### [What you need to do]
a - According to the pb-CpG-tools issue thread below, which column of the output bed files should be used to obtain the modification probability at a given site?
b - State whether each statement agrees with the pb-CpG-tools issue thread below. Answer yes or no for each, and quote the deciding words from the thread.
(i) The output bed files for both pileup modes share their first six columns.
(ii) The maintainer recommends the -p count mode for obtaining methylation levels.
(iii) Haplotype is the sixth of the shared columns.
c - Carry on the pb-CpG-tools issue thread below, beginning after its final comment.

### [Excerpted passage]
PacificBiosciences / pb-CpG-tools

Collection of tools for the analysis of CpG data
BSD 3-Clause Clear License
70 stars 6 forks source link

question for output #22

Closed hmyh1202 closed 2 years ago

hmyh1202 commented 2 years ago

Hello:

For -p count, four additional columns are present:

modified site count
unmodified site count
avg mod score
avg unmod score

Dose "The modified site count" is methylated(methylation level>50%) CpG number in that position for all HiFi reads aligned?

How I caculate the methylation level of for a CpG site and for a special genomic region ? could I just use modified site count/(modified site count+unmodified site count) ?

The best !

Thank you !

dportik commented 2 years ago

@hmyh1202 we strongly recommend using the -p model mode for obtaining methylation levels, as it is more accurate.

The output bed files for both modes share the first six columns:

  1. reference name
  2. start coordinate
  3. end coordinate
  4. modification probability
  5. haplotype
  6. coverage

If you want modification probability at a given site, you should be using column 4. This is true regardless of which pileup mode option you select.

hmyh1202 commented 2 years ago

Thank you ! I will use -p model re-run my PB dataset.

So, the column 4 of modification probability be equal to the methylation level ?

### [Exercise data]
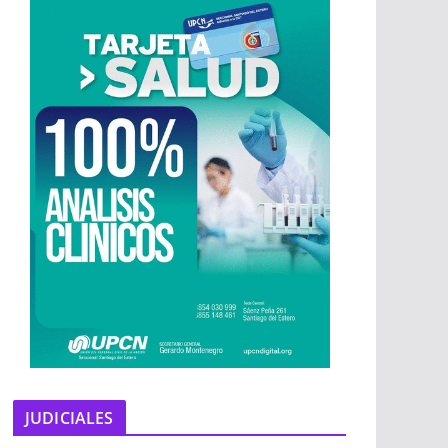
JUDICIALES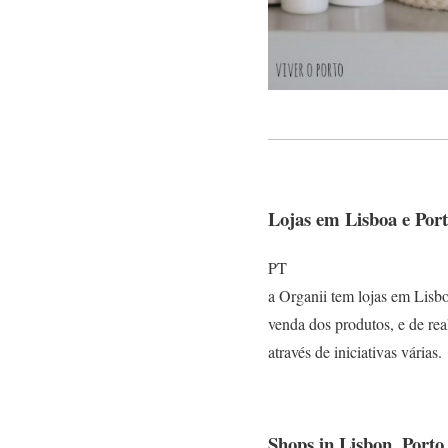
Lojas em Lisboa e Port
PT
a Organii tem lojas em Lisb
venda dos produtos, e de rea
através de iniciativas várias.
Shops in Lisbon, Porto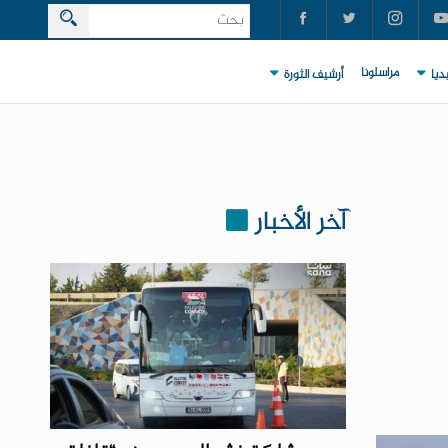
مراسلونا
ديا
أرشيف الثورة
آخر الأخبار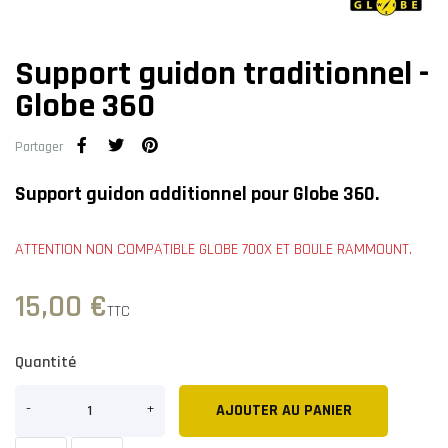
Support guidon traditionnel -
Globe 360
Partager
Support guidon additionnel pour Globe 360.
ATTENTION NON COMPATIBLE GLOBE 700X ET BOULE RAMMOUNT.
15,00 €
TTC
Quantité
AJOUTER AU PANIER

--

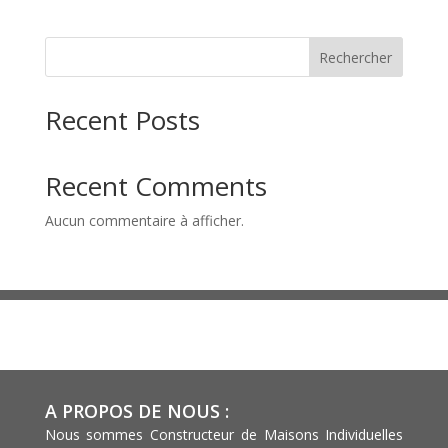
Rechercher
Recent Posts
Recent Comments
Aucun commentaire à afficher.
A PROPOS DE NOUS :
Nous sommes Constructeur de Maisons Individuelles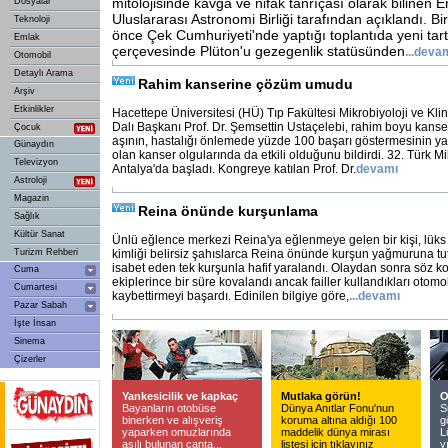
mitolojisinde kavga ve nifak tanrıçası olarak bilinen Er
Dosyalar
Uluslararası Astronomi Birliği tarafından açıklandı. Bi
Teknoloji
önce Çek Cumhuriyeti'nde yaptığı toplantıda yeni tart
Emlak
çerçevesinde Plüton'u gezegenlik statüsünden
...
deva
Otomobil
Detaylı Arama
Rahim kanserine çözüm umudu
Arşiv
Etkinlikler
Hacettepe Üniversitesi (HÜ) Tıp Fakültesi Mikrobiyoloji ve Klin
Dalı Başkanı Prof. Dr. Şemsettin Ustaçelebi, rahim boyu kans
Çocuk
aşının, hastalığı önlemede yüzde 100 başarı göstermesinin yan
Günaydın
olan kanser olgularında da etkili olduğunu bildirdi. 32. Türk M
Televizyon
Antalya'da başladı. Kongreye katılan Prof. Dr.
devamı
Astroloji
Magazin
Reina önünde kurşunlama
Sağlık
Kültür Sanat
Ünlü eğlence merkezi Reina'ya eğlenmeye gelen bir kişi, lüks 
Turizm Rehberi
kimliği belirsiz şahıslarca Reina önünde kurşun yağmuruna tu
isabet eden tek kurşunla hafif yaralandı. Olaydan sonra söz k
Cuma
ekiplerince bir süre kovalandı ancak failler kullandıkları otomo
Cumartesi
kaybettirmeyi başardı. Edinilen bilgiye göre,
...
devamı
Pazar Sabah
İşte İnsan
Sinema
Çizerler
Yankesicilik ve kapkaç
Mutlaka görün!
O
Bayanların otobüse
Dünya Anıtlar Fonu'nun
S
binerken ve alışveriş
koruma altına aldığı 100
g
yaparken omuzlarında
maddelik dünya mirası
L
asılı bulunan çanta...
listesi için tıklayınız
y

### [Your responses]
a - Column 4 (modification probability).

b -
(i) Yes: "The output bed files for both modes share the first six columns"
(ii) No: "we strongly recommend using the -p model mode for obtaining methylation levels"
(iii) No: "5. haplotype" and "6. coverage"

c -
If I want to caculate the methylation level value for a special gene, if the mean modification probability of all CpGs for that gene ?

Thank you!

dportik commented 2 years ago

@hmyh1202

So, the column 4 of modification probability be equal to the methylation level ?

Yes.

If I want to caculate the methylation level value for a special gene, if the mean modification probability of all CpGs for that gene ?

There are many approaches to determining the methylation status of a CpG island or gene region. We do not currently have a recommendation for this, but your approach seems reasonable.

hmyh1202 commented 2 years ago

When I use parameter of -c 1 for 1x coverage output, the tool only 4x coverage CpGs?

dportik commented 2 years ago

Yes 4x is the minimum in order to run the model for a given site. You can use count mode for 1x coverage, but in general 1x coverage is not informative for analysis.